> Objectifs:
[a] Répondez à ces questions sur le texte consacré au rire :
(i) Quelle barrière sépare le rire de Guy Bedos, Desproges et Raymond Devos de celui des Frères Taloche et de François Pirette ?
(ii) Dans quoi les écoles d'aujourd'hui se spécialisent-elles de plus en plus ?
(iii) À qui servent plutôt les parodies « à l'André Lamy » ?
[b] Relevez chaque ligne des enregistrements où figure la chaîne « ottava ».

== Texte extrait

On ne rit plus aujourd’hui comme il y a vingt ans.
Y a-t-il une barrière entre le rire de Guy Bedos, Desproges et Raymond Devos et le rire des Frères Taloche et de François Pirette ? Eh ! bien sûr, il y en a une. C’est la barrière de la culture. On n’a pas besoin d’être au top de la politique, ni de la langue, pour les compères de la gaudriole récente.
Le champion de demain, c’est l’artiste dont le rire se sentira comme un pet.
C’est la différence du rire qui suscite une réflexion et celui qui n’en suscite pas.
Le public serait-il plus con depuis qu’on progresse dans la mondialisation et le help yourself économique ?
C’est un point de vue, confirmé par le genre d’études qu’on fait aujourd’hui dans nos écoles, de plus en plus spécialisées dans ce qui fait gagner du pognon, délaissant ce qui fait d’un étudiant, un homme complet. Ça arrange un paquet de monde.
Nous entrons dans le règne de l’immaturité sociale au profit de la compétence technique (ce qui n’empêche pas des millions de chômeurs).
Les showmen des scènes de 2013 ne revendiquent rien et, pour tout dire, ne font pas de politique, sinon dans des parodies tellement burlesque à l’André Lamy qu’elles servent plutôt ceux qui en sont « les victimes » ; car elles leur permettent d’assurer leur popularité.

====
== Enregistrements fournis

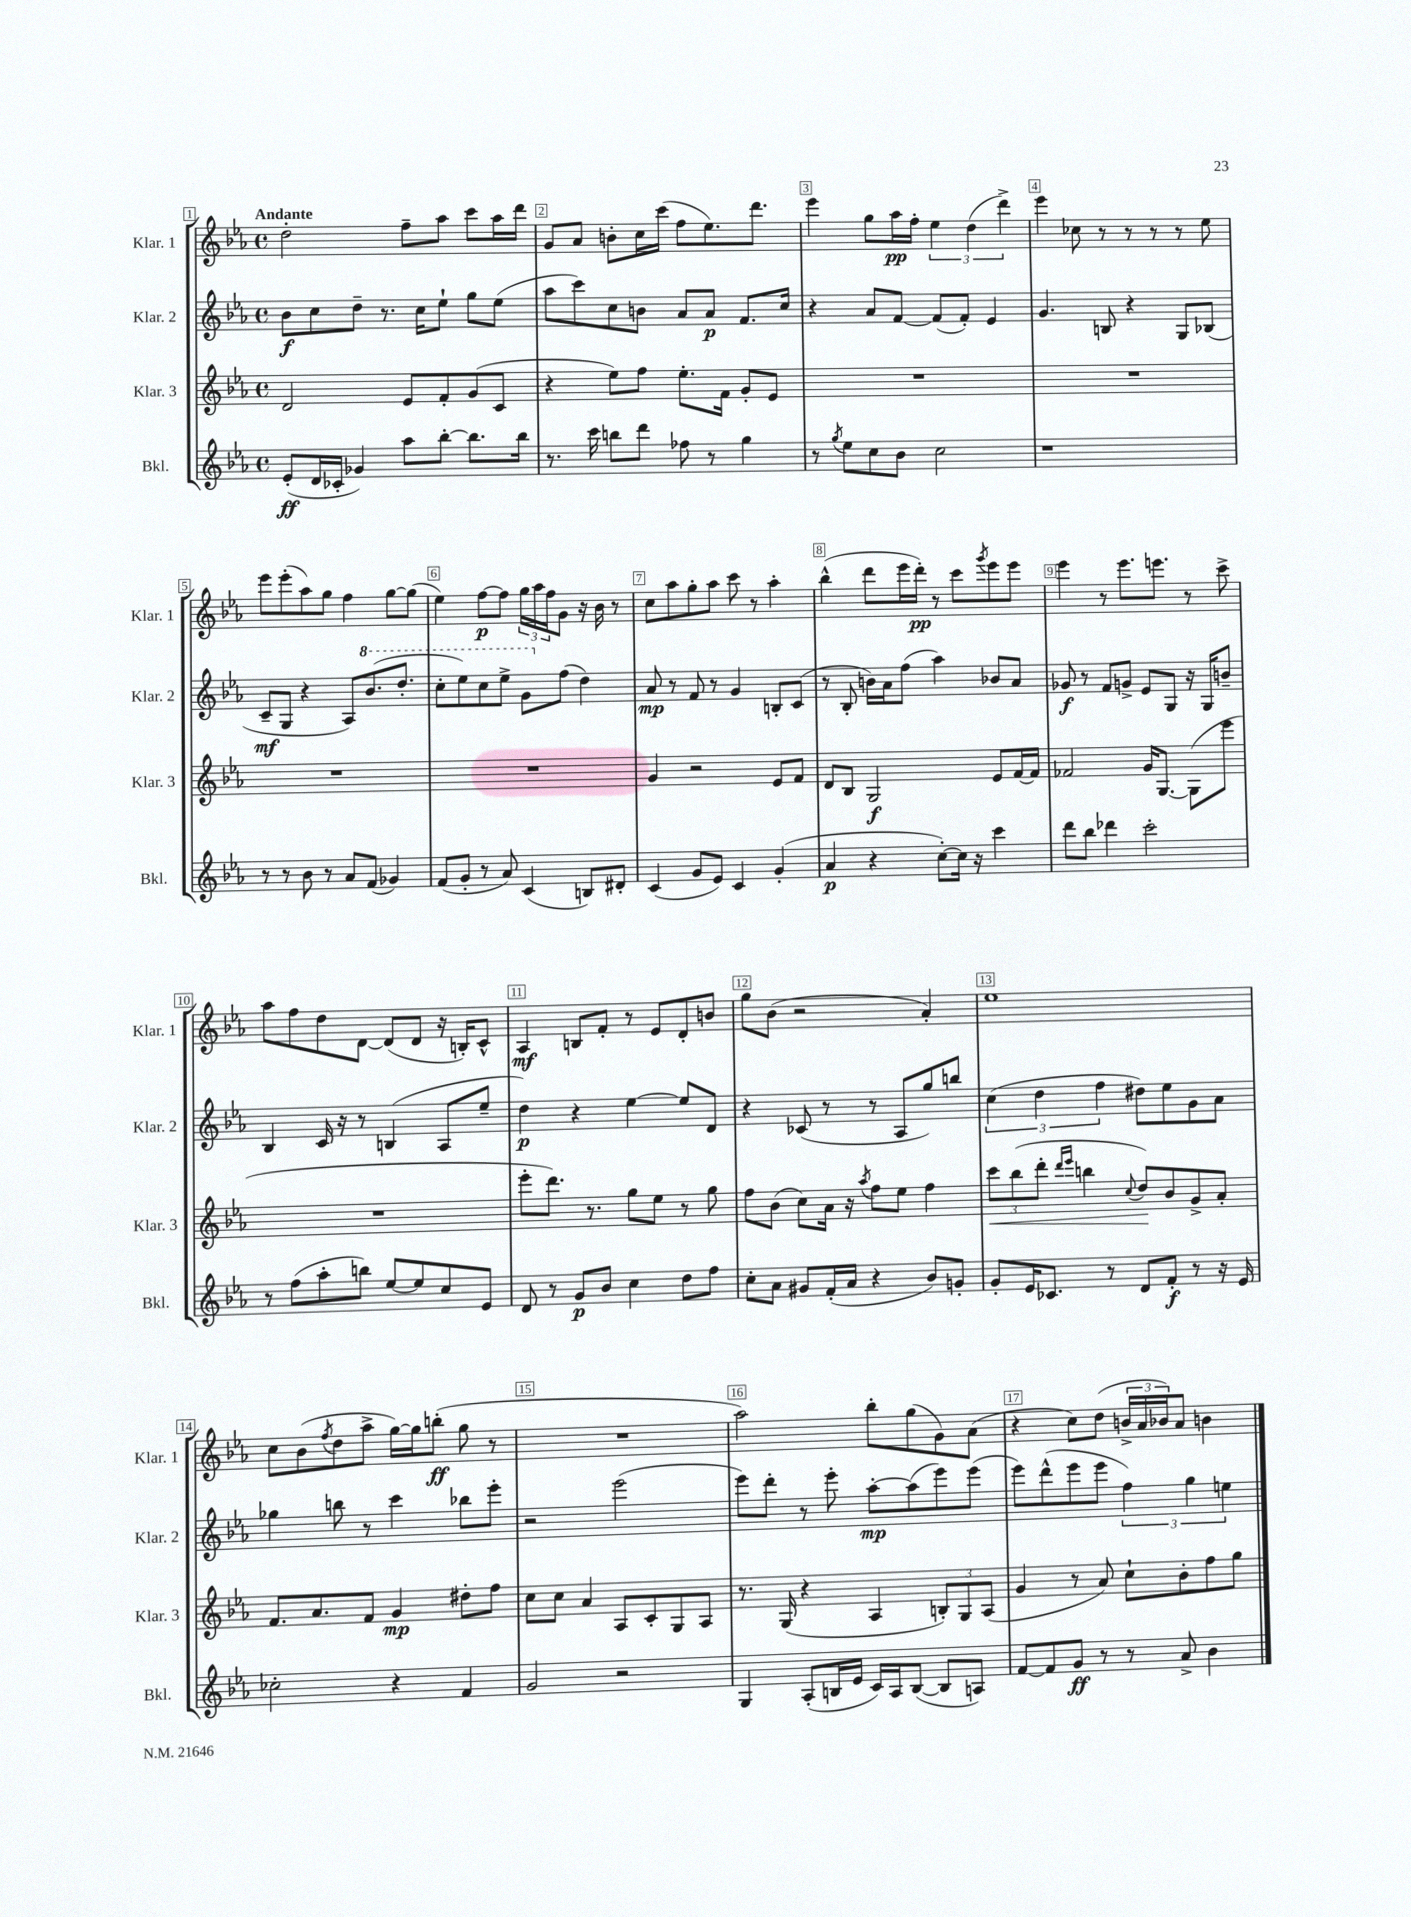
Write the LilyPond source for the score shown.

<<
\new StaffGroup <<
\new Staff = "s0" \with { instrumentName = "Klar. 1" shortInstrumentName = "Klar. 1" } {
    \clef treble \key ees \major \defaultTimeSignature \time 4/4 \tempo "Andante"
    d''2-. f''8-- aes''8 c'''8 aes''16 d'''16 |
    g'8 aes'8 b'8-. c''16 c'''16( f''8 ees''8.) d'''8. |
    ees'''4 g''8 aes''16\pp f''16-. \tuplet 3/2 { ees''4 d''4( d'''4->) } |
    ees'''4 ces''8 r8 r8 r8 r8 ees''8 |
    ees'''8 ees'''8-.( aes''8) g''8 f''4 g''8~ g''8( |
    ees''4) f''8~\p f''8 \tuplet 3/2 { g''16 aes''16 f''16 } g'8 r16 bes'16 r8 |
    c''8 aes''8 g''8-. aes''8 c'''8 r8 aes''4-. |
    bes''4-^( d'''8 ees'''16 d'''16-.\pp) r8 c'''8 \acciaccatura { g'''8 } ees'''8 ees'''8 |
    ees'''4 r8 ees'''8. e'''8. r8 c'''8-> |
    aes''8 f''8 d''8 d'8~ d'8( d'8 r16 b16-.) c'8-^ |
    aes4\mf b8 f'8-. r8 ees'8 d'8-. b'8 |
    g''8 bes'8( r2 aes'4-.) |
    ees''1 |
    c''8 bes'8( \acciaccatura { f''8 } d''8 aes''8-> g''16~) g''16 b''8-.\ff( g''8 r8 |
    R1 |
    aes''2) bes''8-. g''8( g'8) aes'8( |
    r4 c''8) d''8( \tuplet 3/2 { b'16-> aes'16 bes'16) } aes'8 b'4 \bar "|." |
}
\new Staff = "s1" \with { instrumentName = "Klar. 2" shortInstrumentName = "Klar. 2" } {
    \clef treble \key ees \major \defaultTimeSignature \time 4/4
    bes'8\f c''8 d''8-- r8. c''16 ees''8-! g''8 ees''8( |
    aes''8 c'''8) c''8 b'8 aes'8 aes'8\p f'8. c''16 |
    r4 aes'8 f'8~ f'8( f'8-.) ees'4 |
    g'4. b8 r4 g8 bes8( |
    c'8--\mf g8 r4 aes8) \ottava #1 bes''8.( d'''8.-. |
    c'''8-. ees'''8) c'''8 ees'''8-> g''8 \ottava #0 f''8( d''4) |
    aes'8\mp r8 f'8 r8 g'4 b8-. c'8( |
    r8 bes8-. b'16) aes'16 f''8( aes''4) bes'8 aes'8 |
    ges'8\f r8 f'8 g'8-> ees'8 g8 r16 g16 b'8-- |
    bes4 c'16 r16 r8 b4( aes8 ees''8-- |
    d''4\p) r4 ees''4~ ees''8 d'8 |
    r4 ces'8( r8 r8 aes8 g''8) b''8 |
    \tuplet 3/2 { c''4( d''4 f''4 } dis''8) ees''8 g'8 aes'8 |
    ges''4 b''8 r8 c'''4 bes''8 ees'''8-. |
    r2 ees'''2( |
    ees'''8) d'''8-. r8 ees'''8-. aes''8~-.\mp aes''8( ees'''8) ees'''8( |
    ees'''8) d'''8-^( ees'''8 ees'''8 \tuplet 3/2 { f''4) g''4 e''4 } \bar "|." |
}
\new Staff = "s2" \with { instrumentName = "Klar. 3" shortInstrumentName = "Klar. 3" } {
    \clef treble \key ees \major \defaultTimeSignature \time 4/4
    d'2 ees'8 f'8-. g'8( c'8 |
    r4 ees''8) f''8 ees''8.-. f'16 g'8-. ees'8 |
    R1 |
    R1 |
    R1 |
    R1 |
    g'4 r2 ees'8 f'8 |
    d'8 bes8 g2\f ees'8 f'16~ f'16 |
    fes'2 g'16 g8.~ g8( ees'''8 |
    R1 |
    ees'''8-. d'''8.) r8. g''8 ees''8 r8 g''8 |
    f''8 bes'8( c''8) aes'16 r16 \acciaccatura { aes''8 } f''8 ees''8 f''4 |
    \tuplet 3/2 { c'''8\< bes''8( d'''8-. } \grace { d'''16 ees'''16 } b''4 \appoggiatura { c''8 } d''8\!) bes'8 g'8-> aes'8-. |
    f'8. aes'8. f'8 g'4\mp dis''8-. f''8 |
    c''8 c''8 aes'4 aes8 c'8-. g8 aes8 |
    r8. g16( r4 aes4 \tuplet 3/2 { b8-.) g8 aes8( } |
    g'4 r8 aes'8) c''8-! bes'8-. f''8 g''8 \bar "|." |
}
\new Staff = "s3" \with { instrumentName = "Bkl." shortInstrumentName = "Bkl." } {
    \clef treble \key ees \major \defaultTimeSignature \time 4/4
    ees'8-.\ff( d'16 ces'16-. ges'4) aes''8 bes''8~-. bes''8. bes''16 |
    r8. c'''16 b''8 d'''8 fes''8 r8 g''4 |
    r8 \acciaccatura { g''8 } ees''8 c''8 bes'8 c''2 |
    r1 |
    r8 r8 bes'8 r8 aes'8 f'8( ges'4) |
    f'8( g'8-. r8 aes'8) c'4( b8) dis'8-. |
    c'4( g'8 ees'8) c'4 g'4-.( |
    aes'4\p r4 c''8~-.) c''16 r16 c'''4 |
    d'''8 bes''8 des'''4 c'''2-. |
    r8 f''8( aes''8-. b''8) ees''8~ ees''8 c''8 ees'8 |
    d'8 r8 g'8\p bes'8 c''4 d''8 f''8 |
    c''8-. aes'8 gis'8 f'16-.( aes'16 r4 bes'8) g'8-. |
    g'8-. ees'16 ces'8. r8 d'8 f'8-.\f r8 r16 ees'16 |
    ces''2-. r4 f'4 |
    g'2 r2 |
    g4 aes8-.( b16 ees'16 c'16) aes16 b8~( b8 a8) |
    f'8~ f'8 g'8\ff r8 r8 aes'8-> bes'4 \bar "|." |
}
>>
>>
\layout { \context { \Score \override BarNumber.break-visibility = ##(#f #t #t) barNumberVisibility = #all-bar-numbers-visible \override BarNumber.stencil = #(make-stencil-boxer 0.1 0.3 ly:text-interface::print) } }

====

> Réponses aux tâches:
[a]
(i) La barrière de la culture.
(ii) Dans ce qui fait gagner du pognon.
(iii) À ceux qui en sont « les victimes ».

[b]
    c'8--\mf g8 r4 aes8) \ottava #1 bes''8.( d'''8.-. |
    c'''8-. ees'''8) c'''8 ees'''8-> g''8 \ottava #0 f''8( d''4) |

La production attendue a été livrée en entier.